Exercise:
Are you able to quote each entry exactly as written?

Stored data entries
####
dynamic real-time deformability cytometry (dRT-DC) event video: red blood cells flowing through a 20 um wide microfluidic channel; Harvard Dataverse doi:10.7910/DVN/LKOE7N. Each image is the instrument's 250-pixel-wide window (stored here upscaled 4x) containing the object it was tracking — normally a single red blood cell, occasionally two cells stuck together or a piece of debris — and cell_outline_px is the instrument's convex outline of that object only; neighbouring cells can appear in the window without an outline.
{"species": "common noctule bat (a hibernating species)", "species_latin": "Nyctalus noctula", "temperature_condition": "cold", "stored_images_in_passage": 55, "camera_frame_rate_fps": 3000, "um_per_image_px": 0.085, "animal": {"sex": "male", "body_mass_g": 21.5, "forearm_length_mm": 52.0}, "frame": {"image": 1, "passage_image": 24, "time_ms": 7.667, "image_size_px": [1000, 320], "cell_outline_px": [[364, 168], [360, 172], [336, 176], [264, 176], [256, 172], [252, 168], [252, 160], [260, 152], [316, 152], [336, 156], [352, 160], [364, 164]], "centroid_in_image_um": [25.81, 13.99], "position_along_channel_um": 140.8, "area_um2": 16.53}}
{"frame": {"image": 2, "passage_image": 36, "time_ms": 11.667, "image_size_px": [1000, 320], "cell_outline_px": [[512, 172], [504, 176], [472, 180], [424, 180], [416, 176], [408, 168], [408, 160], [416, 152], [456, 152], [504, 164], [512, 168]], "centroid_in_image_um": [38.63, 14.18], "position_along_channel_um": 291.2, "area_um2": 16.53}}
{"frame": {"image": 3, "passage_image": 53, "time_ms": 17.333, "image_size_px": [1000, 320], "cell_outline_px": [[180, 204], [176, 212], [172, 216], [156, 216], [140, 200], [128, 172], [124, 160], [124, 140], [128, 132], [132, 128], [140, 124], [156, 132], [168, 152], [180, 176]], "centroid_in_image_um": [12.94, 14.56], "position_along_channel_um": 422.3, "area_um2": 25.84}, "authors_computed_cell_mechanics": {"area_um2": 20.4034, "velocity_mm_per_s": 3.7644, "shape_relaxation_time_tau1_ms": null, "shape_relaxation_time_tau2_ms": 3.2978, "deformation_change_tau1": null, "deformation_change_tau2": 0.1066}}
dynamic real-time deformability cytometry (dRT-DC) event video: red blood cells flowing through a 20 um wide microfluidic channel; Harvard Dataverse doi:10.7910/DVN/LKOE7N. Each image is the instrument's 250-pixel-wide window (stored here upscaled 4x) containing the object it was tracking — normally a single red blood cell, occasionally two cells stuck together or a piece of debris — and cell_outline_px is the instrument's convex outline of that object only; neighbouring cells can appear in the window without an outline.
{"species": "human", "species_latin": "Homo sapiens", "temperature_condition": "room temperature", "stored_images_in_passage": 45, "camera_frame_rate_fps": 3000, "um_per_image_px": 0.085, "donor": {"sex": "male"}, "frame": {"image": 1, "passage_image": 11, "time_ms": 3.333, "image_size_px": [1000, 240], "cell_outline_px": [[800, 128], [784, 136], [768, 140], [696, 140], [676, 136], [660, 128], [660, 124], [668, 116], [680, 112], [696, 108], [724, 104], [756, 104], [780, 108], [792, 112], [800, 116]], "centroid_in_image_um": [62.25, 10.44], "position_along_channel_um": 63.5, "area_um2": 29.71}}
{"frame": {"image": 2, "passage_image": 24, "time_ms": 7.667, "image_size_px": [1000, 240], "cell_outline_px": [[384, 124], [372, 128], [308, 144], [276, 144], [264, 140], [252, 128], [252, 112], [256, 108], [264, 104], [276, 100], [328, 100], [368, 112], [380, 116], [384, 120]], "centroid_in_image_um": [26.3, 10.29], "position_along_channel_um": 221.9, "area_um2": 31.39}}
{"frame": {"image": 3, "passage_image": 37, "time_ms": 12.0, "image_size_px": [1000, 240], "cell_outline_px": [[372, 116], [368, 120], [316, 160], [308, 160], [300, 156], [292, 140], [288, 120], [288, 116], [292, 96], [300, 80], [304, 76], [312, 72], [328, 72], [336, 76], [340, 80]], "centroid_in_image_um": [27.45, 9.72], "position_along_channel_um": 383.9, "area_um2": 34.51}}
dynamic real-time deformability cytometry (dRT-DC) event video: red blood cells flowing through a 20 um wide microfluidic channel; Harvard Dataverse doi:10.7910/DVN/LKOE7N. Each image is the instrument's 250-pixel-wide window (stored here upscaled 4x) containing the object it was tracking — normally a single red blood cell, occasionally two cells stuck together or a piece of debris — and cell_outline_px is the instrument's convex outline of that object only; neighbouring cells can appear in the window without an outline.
####
Result:
dynamic real-time deformability cytometry (dRT-DC) event video: red blood cells flowing through a 20 um wide microfluidic channel; Harvard Dataverse doi:10.7910/DVN/LKOE7N. Each image is the instrument's 250-pixel-wide window (stored here upscaled 4x) containing the object it was tracking — normally a single red blood cell, occasionally two cells stuck together or a piece of debris — and cell_outline_px is the instrument's convex outline of that object only; neighbouring cells can appear in the window without an outline.
{"species": "common noctule bat (a hibernating species)", "species_latin": "Nyctalus noctula", "temperature_condition": "cold", "stored_images_in_passage": 55, "camera_frame_rate_fps": 3000, "um_per_image_px": 0.085, "animal": {"sex": "male", "body_mass_g": 21.5, "forearm_length_mm": 52.0}, "frame": {"image": 1, "passage_image": 24, "time_ms": 7.667, "image_size_px": [1000, 320], "cell_outline_px": [[364, 168], [360, 172], [336, 176], [264, 176], [256, 172], [252, 168], [252, 160], [260, 152], [316, 152], [336, 156], [352, 160], [364, 164]], "centroid_in_image_um": [25.81, 13.99], "position_along_channel_um": 140.8, "area_um2": 16.53}}
{"frame": {"image": 2, "passage_image": 36, "time_ms": 11.667, "image_size_px": [1000, 320], "cell_outline_px": [[512, 172], [504, 176], [472, 180], [424, 180], [416, 176], [408, 168], [408, 160], [416, 152], [456, 152], [504, 164], [512, 168]], "centroid_in_image_um": [38.63, 14.18], "position_along_channel_um": 291.2, "area_um2": 16.53}}
{"frame": {"image": 3, "passage_image": 53, "time_ms": 17.333, "image_size_px": [1000, 320], "cell_outline_px": [[180, 204], [176, 212], [172, 216], [156, 216], [140, 200], [128, 172], [124, 160], [124, 140], [128, 132], [132, 128], [140, 124], [156, 132], [168, 152], [180, 176]], "centroid_in_image_um": [12.94, 14.56], "position_along_channel_um": 422.3, "area_um2": 25.84}, "authors_computed_cell_mechanics": {"area_um2": 20.4034, "velocity_mm_per_s": 3.7644, "shape_relaxation_time_tau1_ms": null, "shape_relaxation_time_tau2_ms": 3.2978, "deformation_change_tau1": null, "deformation_change_tau2": 0.1066}}
dynamic real-time deformability cytometry (dRT-DC) event video: red blood cells flowing through a 20 um wide microfluidic channel; Harvard Dataverse doi:10.7910/DVN/LKOE7N. Each image is the instrument's 250-pixel-wide window (stored here upscaled 4x) containing the object it was tracking — normally a single red blood cell, occasionally two cells stuck together or a piece of debris — and cell_outline_px is the instrument's convex outline of that object only; neighbouring cells can appear in the window without an outline.
{"species": "human", "species_latin": "Homo sapiens", "temperature_condition": "room temperature", "stored_images_in_passage": 45, "camera_frame_rate_fps": 3000, "um_per_image_px": 0.085, "donor": {"sex": "male"}, "frame": {"image": 1, "passage_image": 11, "time_ms": 3.333, "image_size_px": [1000, 240], "cell_outline_px": [[800, 128], [784, 136], [768, 140], [696, 140], [676, 136], [660, 128], [660, 124], [668, 116], [680, 112], [696, 108], [724, 104], [756, 104], [780, 108], [792, 112], [800, 116]], "centroid_in_image_um": [62.25, 10.44], "position_along_channel_um": 63.5, "area_um2": 29.71}}
{"frame": {"image": 2, "passage_image": 24, "time_ms": 7.667, "image_size_px": [1000, 240], "cell_outline_px": [[384, 124], [372, 128], [308, 144], [276, 144], [264, 140], [252, 128], [252, 112], [256, 108], [264, 104], [276, 100], [328, 100], [368, 112], [380, 116], [384, 120]], "centroid_in_image_um": [26.3, 10.29], "position_along_channel_um": 221.9, "area_um2": 31.39}}
{"frame": {"image": 3, "passage_image": 37, "time_ms": 12.0, "image_size_px": [1000, 240], "cell_outline_px": [[372, 116], [368, 120], [316, 160], [308, 160], [300, 156], [292, 140], [288, 120], [288, 116], [292, 96], [300, 80], [304, 76], [312, 72], [328, 72], [336, 76], [340, 80]], "centroid_in_image_um": [27.45, 9.72], "position_along_channel_um": 383.9, "area_um2": 34.51}}
dynamic real-time deformability cytometry (dRT-DC) event video: red blood cells flowing through a 20 um wide microfluidic channel; Harvard Dataverse doi:10.7910/DVN/LKOE7N. Each image is the instrument's 250-pixel-wide window (stored here upscaled 4x) containing the object it was tracking — normally a single red blood cell, occasionally two cells stuck together or a piece of debris — and cell_outline_px is the instrument's convex outline of that object only; neighbouring cells can appear in the window without an outline.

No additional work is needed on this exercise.